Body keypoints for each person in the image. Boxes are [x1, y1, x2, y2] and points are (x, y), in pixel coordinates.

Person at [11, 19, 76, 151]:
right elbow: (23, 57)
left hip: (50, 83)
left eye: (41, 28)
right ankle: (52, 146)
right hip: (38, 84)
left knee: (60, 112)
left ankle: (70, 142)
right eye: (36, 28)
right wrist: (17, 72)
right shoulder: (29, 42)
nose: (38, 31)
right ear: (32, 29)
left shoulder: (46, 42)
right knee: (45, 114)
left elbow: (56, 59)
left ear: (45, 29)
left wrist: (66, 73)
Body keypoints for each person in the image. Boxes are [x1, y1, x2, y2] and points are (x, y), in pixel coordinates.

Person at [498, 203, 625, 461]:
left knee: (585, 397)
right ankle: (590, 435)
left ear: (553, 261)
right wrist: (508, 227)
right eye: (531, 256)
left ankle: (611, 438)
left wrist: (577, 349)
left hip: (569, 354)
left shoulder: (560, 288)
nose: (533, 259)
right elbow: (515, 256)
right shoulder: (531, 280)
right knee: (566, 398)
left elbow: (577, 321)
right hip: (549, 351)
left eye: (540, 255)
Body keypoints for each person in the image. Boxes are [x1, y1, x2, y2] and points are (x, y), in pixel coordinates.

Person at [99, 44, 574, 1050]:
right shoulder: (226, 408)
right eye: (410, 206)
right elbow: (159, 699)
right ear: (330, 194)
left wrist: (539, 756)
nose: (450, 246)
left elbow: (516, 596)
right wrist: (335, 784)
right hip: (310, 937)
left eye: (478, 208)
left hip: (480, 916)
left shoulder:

__TASK TO CARRY OUT__
The answer must be every line of the records that contains the word "shoulder".

__RESULT__
right shoulder: (29, 42)
left shoulder: (46, 42)
left shoulder: (560, 288)
right shoulder: (531, 280)
right shoulder: (226, 408)
left shoulder:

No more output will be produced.